:: Daftar Tugas ::
#1 Rangkumlah teks untuk analisis dalam dua kalimat.
#2 Menurut teks untuk analisis, laki-laki dan perempuan diciptakan untuk apa?
#3 Sunting bagian teks untuk analisis yang dimulai pada kata-kata "Pada dasarnya, laki-laki" dan berhenti setelah "gender itu sendiri.", lalu tulis ulang bagian itu dengan mengganti "kewajiban" menjadi "tanggung jawab".

:: Teks untuk Analisis ::

Pada dasarnya, laki-laki dan
perempuan adalah sama. Keduanya sama-sama makhluk Tuhan yang diciptakan untuk
saling melengkapi dalam kehidupan. Meskipun dalam segi fisik terdapat
perbedaan, namun perbedaan tersebut tidak lain hanya sebagai pembeda dalam segi
fisik saja pula. Karena fungsi dan peran keduanya dalam kehidupan sosial
khususnya, adalah sama. Untuk itu hak dan kewajiban laki-laki dan perempuan pun
harusnya tidak dibeda-bedakan. Namun yang terjadi pada umumnya adalah banyak
sekali hal yang dibeda-bedakan berdasarkan perbedaan laki-laki dan perempuan,
baik dalam wilayah pribadi seperti peran dalam keluarga hingga peran politik
dalam kehidupan bernegara. Maka mulailah timbul istilah gender dan diskriminasi
gender itu sendiri.
Diskriminasi gender banyak terjadi dalam setiap bidang kehidupan
bermasyarakat. Mulai dari pengkelasan peran dalam pekerjaan, jabatan publik,
hingga pemeran panggung politik. Mulai dari zaman terdahulu hingga sekarang.

:: Data Masukan ::
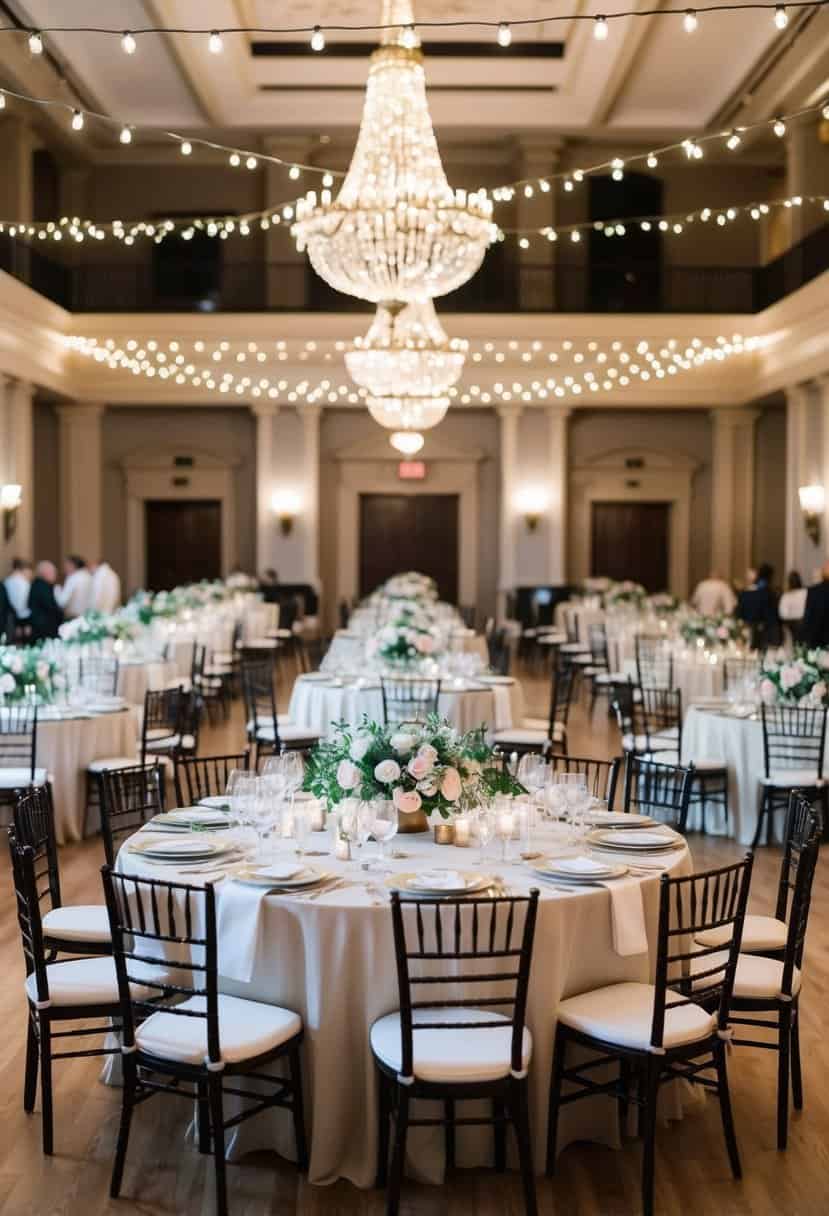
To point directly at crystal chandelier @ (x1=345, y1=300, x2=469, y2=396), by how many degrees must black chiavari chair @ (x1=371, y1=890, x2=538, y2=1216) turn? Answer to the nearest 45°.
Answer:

:: Hasil yang Diharapkan ::
#1 Laki-laki dan perempuan pada dasarnya sama sebagai makhluk Tuhan yang diciptakan untuk saling melengkapi, sehingga hak dan kewajiban keduanya seharusnya tidak dibeda-bedakan. Kenyataannya, banyak hal dibedakan berdasarkan perbedaan laki-laki dan perempuan, dari peran dalam keluarga hingga peran politik, sehingga muncul diskriminasi gender yang terjadi di berbagai bidang kehidupan bermasyarakat sejak zaman terdahulu hingga sekarang.

#2 Untuk saling melengkapi dalam kehidupan.

#3
Pada dasarnya, laki-laki dan
perempuan adalah sama. Keduanya sama-sama makhluk Tuhan yang diciptakan untuk
saling melengkapi dalam kehidupan. Meskipun dalam segi fisik terdapat
perbedaan, namun perbedaan tersebut tidak lain hanya sebagai pembeda dalam segi
fisik saja pula. Karena fungsi dan peran keduanya dalam kehidupan sosial
khususnya, adalah sama. Untuk itu hak dan tanggung jawab laki-laki dan perempuan pun
harusnya tidak dibeda-bedakan. Namun yang terjadi pada umumnya adalah banyak
sekali hal yang dibeda-bedakan berdasarkan perbedaan laki-laki dan perempuan,
baik dalam wilayah pribadi seperti peran dalam keluarga hingga peran politik
dalam kehidupan bernegara. Maka mulailah timbul istilah gender dan diskriminasi
gender itu sendiri.